J'ai débattu, par exemple, en présence de Matthieu Orphelin, de la question migratoire avec des jeunes, et c'était intéressant. Mais nous sentions bien qu'ils avaient aussi des choses à dire et j'ai trouvé dommage de s'en priver. Mais, je vous l'accorde, débattre de thématiques peut être très utile, nous l'avons fait avec la défense, le numérique… La première fois, c'était avec Michel Barnier, sur le Brexit – devant 500 personnes.
S'agissant des zones blanches, je vous renvoie à la carte. Effectivement, aucune consultation n'a été menée dans votre département. Nous allons diffuser la liste des départements où il n'y a pas eu de consultations citoyennes.
Monsieur Pueyo, surtout ne vous censurez pas : vous êtes un élu du peuple, vous êtes donc totalement légitime à organiser des consultations citoyennes. Bien entendu, si vous organisez une consultation au sein de votre parti et uniquement avec vos électeurs comme public, nous ne pourrions pas vous délivrer le label.
Si, comme à Montpellier, avec Coralie Dubost et Carole Delga, il y a une démonstration du caractère transpartisan de la consultation, elle ne sort pas de la pièce ; donc tout va bien. Organiser une consultation citoyenne pour un homme politique fait partie de son travail. Je n'y vois donc aucun problème, dès lors que tout le monde est autorisé à participer et à s'exprimer. Il m'est arrivé, quand un maire me disait « Non, pas ceux-là, je les connais, ils sont du Rassemblement national », de lui répondre : « Et bien moi, je ne les connais pas, justement. J'aimerais savoir ce qu'ils ont à dire et, puisque je suis là, pouvoir leur répondre ! »

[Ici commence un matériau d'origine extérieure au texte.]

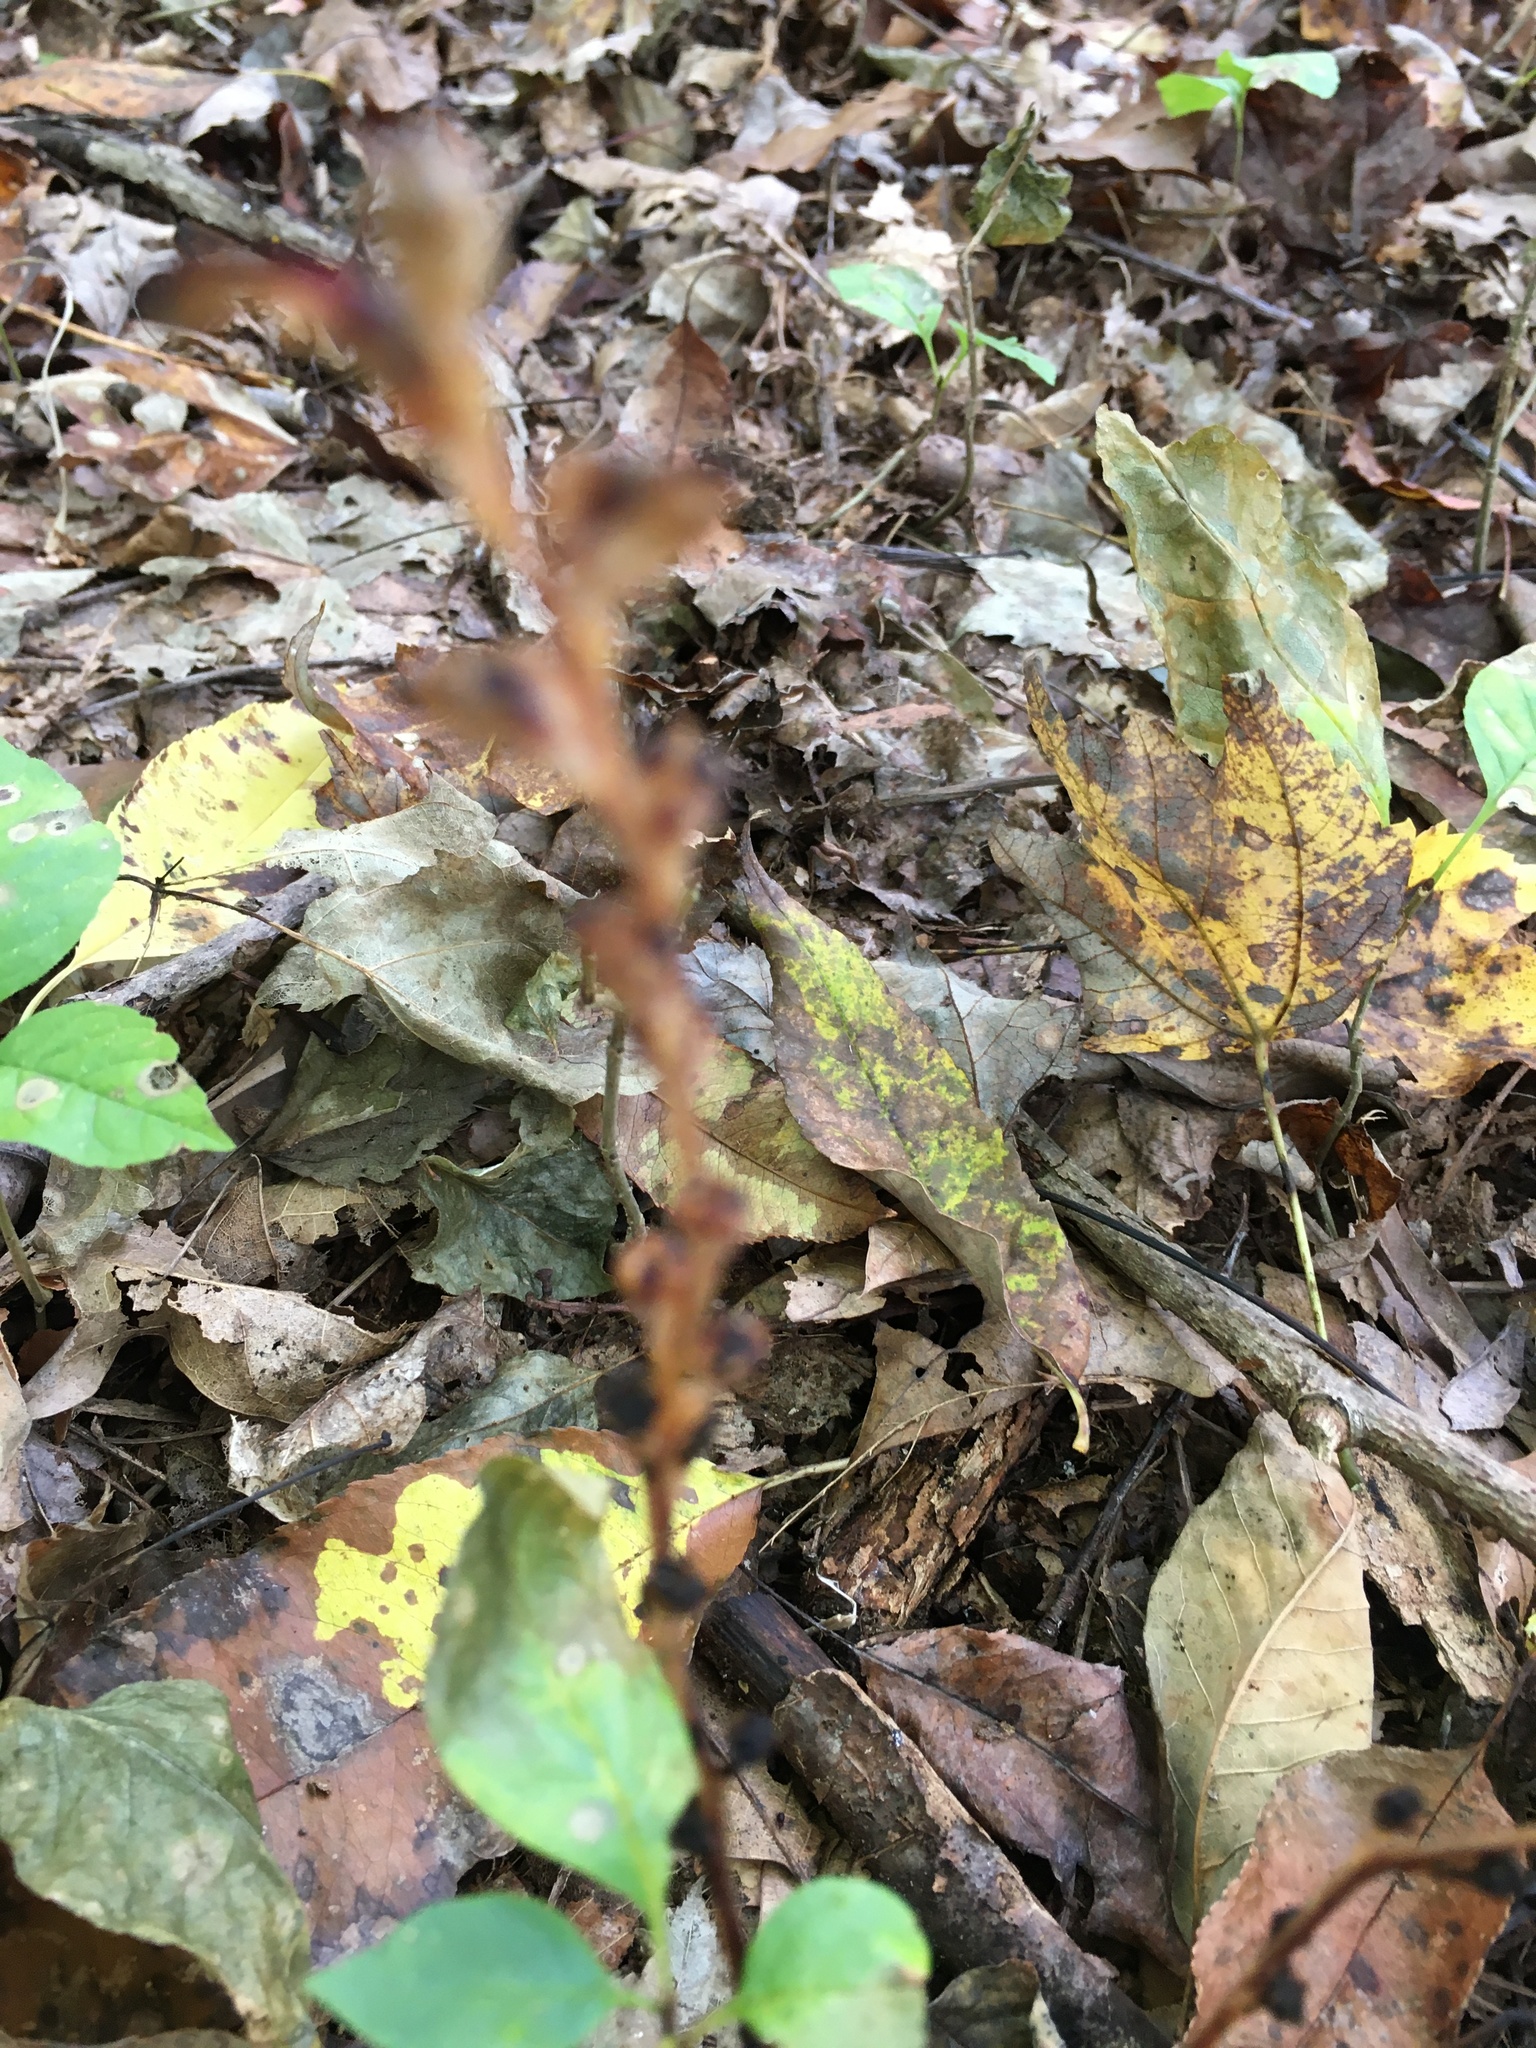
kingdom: Plantae
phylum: Tracheophyta
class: Magnoliopsida
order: Lamiales
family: Orobanchaceae
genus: Epifagus
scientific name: Epifagus virginiana
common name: Beechdrops
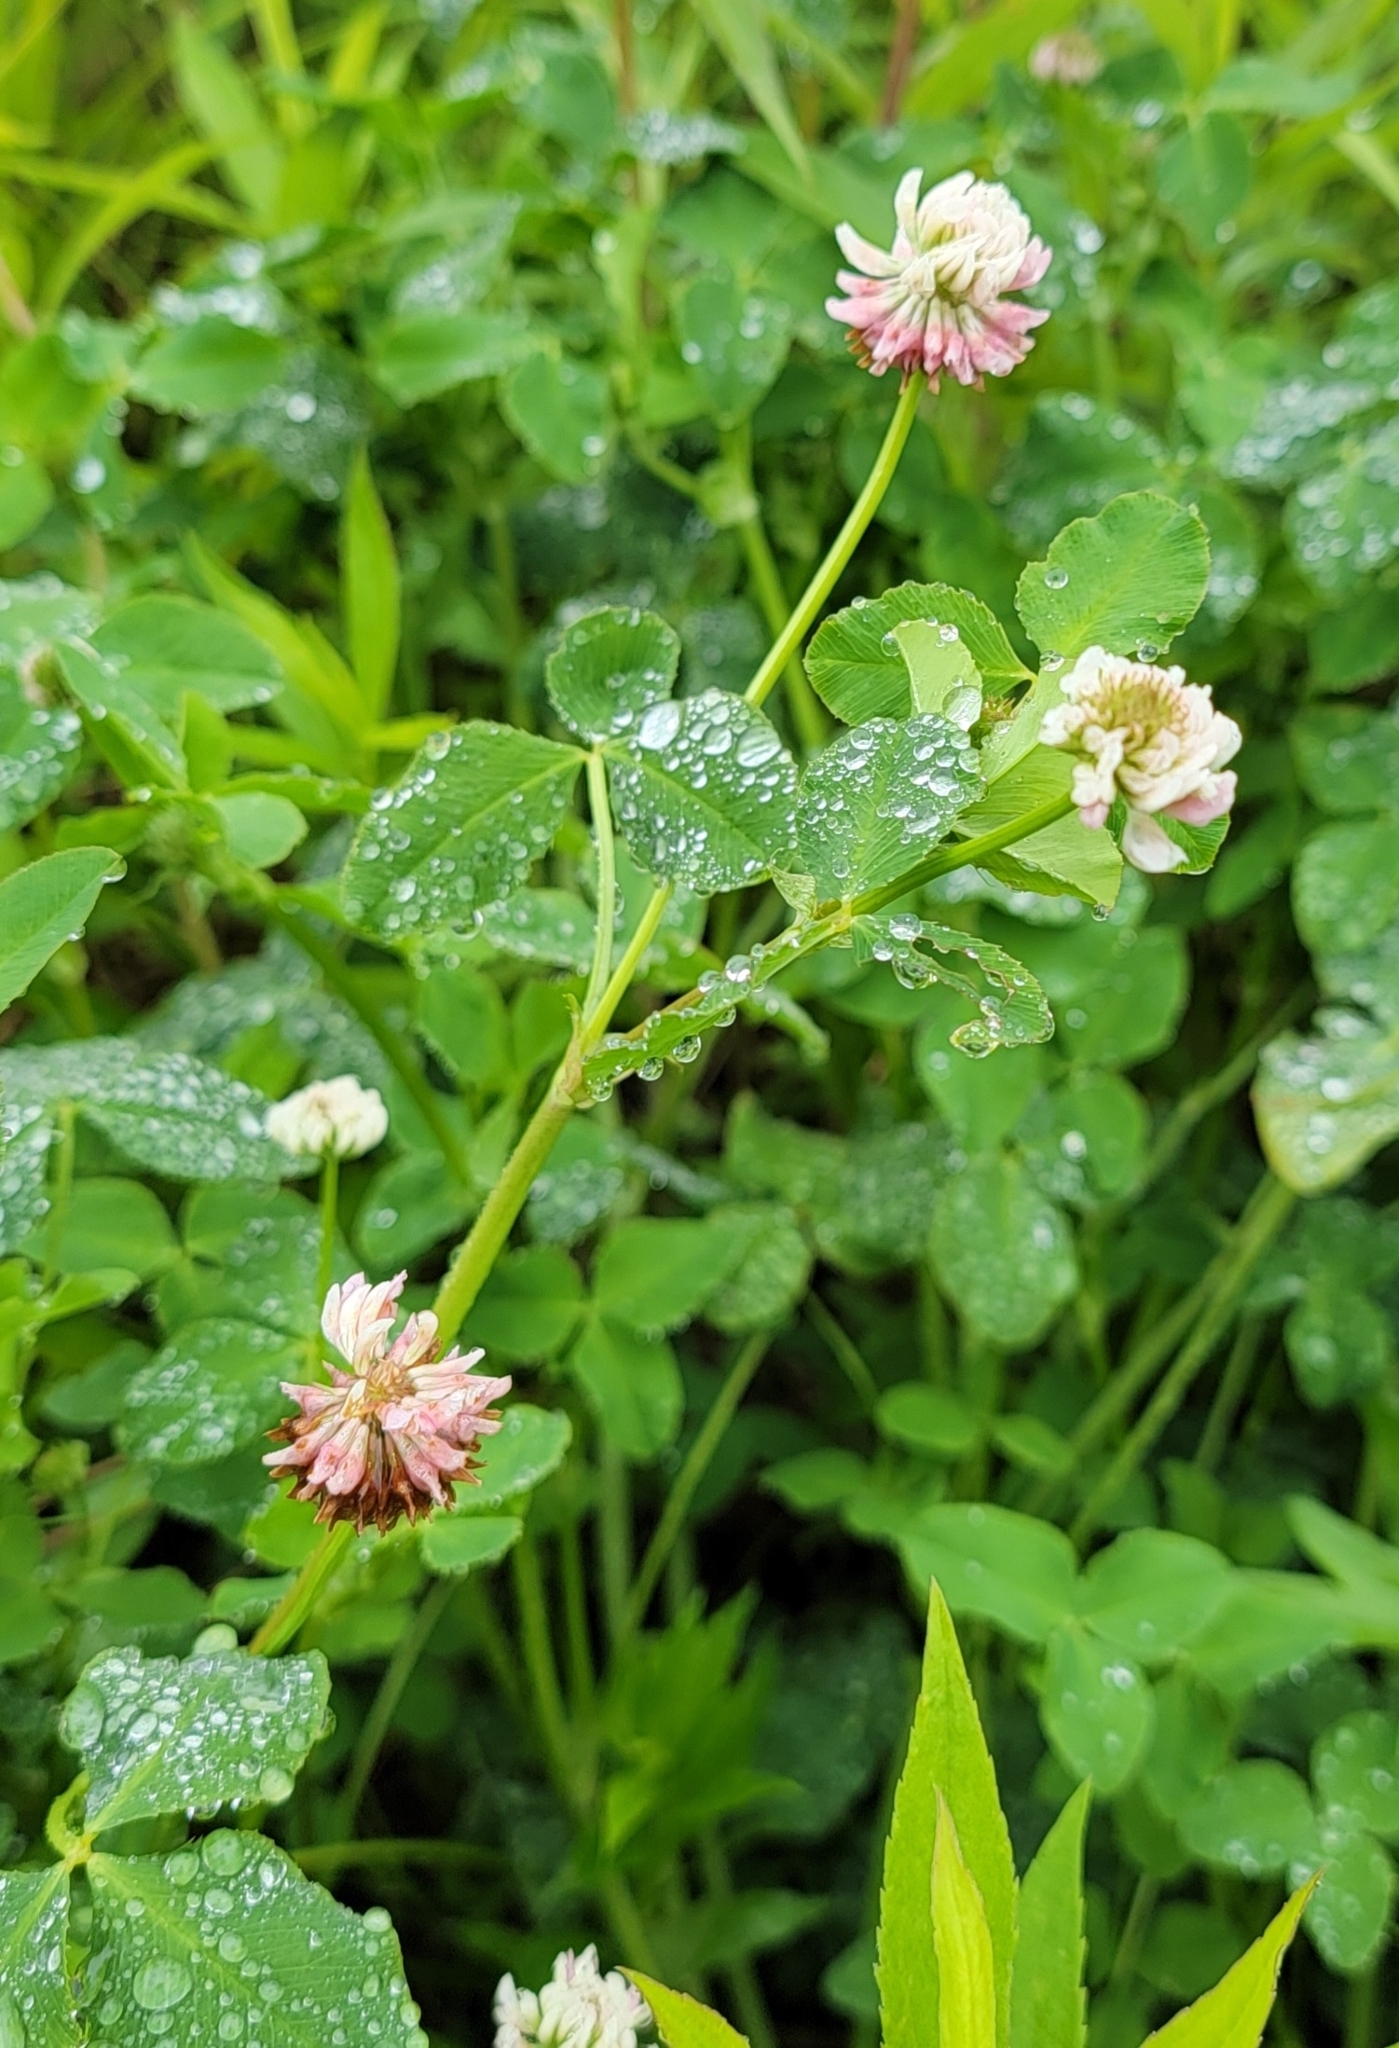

Concernant les préfets, nous les avons sollicités. Nous leur avons transmis des informations, et le secrétariat général s'est déplacé à plusieurs reprises. Cependant, nous ne souhaitons pas de communication institutionnelle ni que les consultations citoyennes soient organisées par les préfets.
Je partage les propos de Liliana Tanguy sur la qualité de cette démarche. Un débat de plusieurs heures est en effet différent d'un questionnaire fermé, rempli par 17 000 personnes. Les gens se sont déplacés et nous ont présenté leurs attentes et suggestions. Nous devrons effectivement trouver un moyen de poursuivre cette démarche.
S'agissant des Français de l'étranger, nous avons labellisé tous les projets qui nous ont été proposés, avec parfois des déceptions sur le nombre de participants et, d'autres fois, des consultations de très bonne facture. J'ai participé à des consultations avec des Français de l'étranger, évidemment très soucieux que leur voix soit entendue.
Nous souhaitons également organiser ce débat avec des communautés européennes présentes en France. Nous l'avons fait une fois, avec ma collègue portugaise, à la Fondation Calouste Gulbenkian, à Paris. Il s'agit aussi d'une dimension très importante qui est bien accueillie. Nous devrons en réaliser davantage à la rentrée, c'est vraiment l'un des axes sur lesquels nous devrons travailler.
Madame la présidente de la commission, c'est une bonne idée de solliciter nos collègues d'autres États membres de l'Union européenne pour travailler ensemble.